November Newsletter

Posted by on Nov 4, 2015 in Newsletter | 0 comments

Nduja Warrior

I always enjoy traveling and eating locally as possible. In many of my newsletters, I have written about my experiences that I have had from mayonnaise on top of a hot dog to a pint of beer and a slice to pork pie. Getting to know a culture through its food is an amazing thing. I hope I’ve inspired some of you to do the same. However, traveling and exploring new dishes is not always about having something new, but on occasions, seeing how to actually use an ingredient instead of some ubiquitous American interpretation of how it is used in a recipe. I had one of those eye-opening moments after I recently spent a few days visiting and working in Milan.

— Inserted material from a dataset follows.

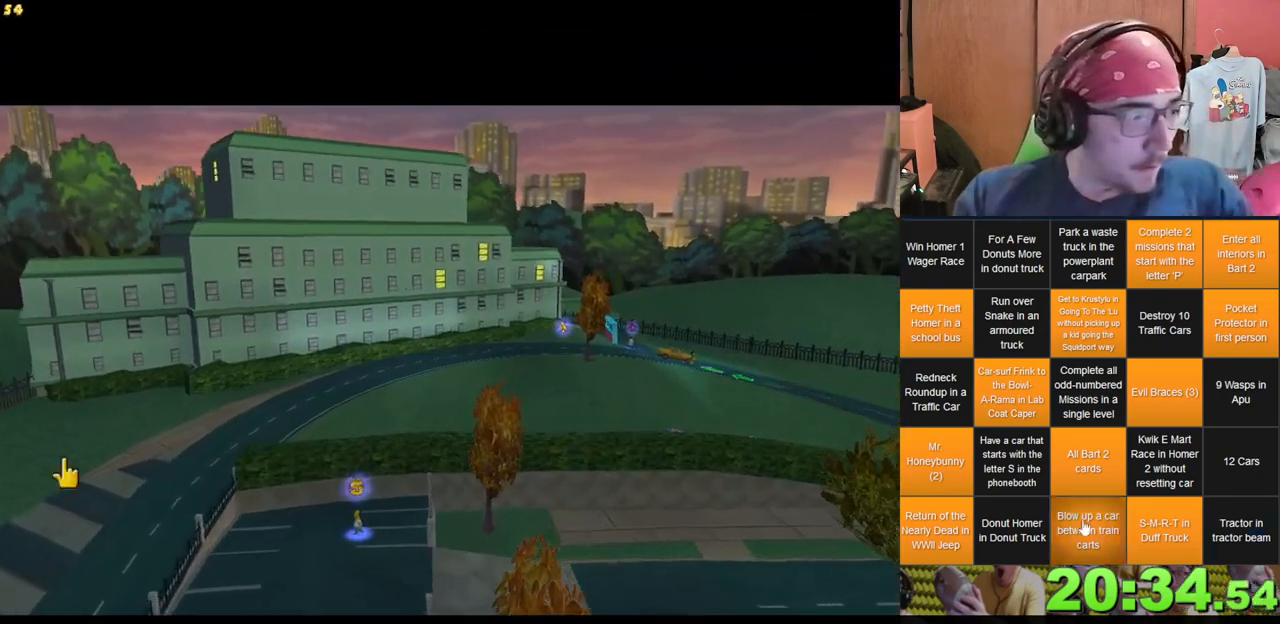
{"buttons": [], "left_stick": "center", "right_stick": "center", "events": []}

If you study Italian food, especially regional pasta dishes, you know that there is a common technique of using cured pork products as fat for texture or for added saltiness. Think of pasta carbonara that uses speck or pancetta, or simple spaghetti with prosciutto and peas. However, I thought that most of the cured products used in pasta were dry aged and on the firm side. Cooks add these ingredients at the beginning of the cooking process to render out the fat and to create some texture. I had never really thought about finishing a dish with a cured meat product to develop a sauce; I’ve always known it as a garnish. In Milan, that all changed after standing on my feet for 12 hours and hungry for anything. We chose the closest restaurant to the hotel, which was a comfortable, somewhat elegant restaurant that served a great meal. From the large bottle format Italian beers (delicious), to the perfect octopus and potato antipasto, to fresh porcini pappardelle to, in my opinion, the star of the meal, strozzapreti Nduja.